The United States is founded on capitalism, which is a structure that lets people work hard, and earn what they desire. As opposed to communism where gains are shared and commonalities are worshiped. According to Psychology Today, “Desires constantly arise in us, only to be replaced by other desires. Without this continuous stream of desires, there would no longer be any reason to do anything: life would grind to a halt, as it does for people who lose the ability to desire. An acute crisis of desire corresponds to boredom, and a chronic crisis to depression.” This review is making the argument that although Bower and Christensen somewhat have the notion that consumers should not dictate the flow of the business, psychology proves otherwise, when the customer is always right and intends to want more. The idea of innovation and creativity go hand in hand when innovation is produced by business; and creativity and desire and the want for new products are produced by the customers. Although the article strongly correlates disruptive technologies with steps to take in case disruptive technology were to happen, it would have been a much stronger article if it understood that customers pave the way for disruptive technology. Moreover, it would have been more instrumental if it not only focused on larger companies that may have the ability to house the disruptive technologyin independent entities, or locate the initial market for disruptive technology among others, but help smaller businesses to succeed in case of a disruptive technology. The article is written very well will points made directly to the article, so overall the article is well done, but it lacked in answering some of the main questions for different industries such as the food industry and their progression into an innovated era. Some business franchises today have developed new disruptive innovative measures in their restaurants, e.g. McDonalds. A customer can walk up to a machine and place their own order rather than having an employee push the buttons. This may not be completely disruptive, but it can be an incremental change to a larger technology in the restaurant industry. It would be fascinating to see where their development leads them when they broke a key component in Bower and Christensen’s article, which is to house the disruptive technology in an independent entity, among others. Perhaps this is the end for McDonalds? If not, the article may make too many assumptions.

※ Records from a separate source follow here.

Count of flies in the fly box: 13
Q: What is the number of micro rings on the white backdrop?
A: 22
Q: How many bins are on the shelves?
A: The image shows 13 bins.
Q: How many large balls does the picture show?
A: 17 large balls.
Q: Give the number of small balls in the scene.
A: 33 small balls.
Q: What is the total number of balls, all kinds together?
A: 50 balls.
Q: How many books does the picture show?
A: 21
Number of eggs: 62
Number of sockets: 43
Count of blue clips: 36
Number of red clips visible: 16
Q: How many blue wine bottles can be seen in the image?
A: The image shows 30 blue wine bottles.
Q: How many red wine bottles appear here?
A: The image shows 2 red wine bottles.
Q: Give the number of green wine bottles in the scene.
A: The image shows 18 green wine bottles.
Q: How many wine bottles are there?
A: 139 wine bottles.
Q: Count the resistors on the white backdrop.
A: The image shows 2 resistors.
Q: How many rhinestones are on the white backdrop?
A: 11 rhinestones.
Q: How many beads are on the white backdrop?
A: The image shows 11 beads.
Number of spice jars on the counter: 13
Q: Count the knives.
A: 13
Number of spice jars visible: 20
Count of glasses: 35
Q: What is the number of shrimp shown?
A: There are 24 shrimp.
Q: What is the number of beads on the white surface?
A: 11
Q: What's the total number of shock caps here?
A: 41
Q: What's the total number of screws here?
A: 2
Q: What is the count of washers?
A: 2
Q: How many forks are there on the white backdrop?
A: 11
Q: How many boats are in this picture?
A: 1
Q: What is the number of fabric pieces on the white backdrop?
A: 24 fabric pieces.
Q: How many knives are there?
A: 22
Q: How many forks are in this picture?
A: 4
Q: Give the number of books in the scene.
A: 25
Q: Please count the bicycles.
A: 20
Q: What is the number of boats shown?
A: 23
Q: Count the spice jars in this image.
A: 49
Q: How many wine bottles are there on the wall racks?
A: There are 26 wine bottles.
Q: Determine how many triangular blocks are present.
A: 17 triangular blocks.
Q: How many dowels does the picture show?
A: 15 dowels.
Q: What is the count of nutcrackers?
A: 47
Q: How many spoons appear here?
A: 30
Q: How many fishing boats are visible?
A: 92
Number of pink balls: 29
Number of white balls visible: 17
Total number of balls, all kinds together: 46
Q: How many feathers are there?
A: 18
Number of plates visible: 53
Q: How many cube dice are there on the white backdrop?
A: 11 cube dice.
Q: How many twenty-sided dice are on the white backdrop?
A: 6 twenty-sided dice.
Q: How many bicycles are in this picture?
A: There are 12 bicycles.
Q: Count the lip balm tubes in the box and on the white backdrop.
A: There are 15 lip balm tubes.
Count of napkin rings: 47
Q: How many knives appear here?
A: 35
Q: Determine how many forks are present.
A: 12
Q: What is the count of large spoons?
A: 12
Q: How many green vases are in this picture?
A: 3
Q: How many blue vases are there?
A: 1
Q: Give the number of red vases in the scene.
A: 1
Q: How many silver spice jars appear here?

This section of the review will discuss the final evaluation of the article as it pertains to the overall knowledge of the business area. The article is well written and strong. Although it was written in 1994, one can see that larger business can continue to use the knowledge showcased in the article. It is relevant and up to par with the growing trends of technological advancements. Although this article added other criterion to consider, the main points of Bower and Christensen are extremely relatable if used as a model to consider the growing trends of disruptive technologies. This essay has broken down the article of Bowen and Christensen, and has shed some light on potential future attributes that can be added to the model so other smaller business can use it as well. It has placed the consumer in the frontlines of disruptive technologies, and has provided insightful knowledge into relatable topics that have occurred in the past or are currently occurring.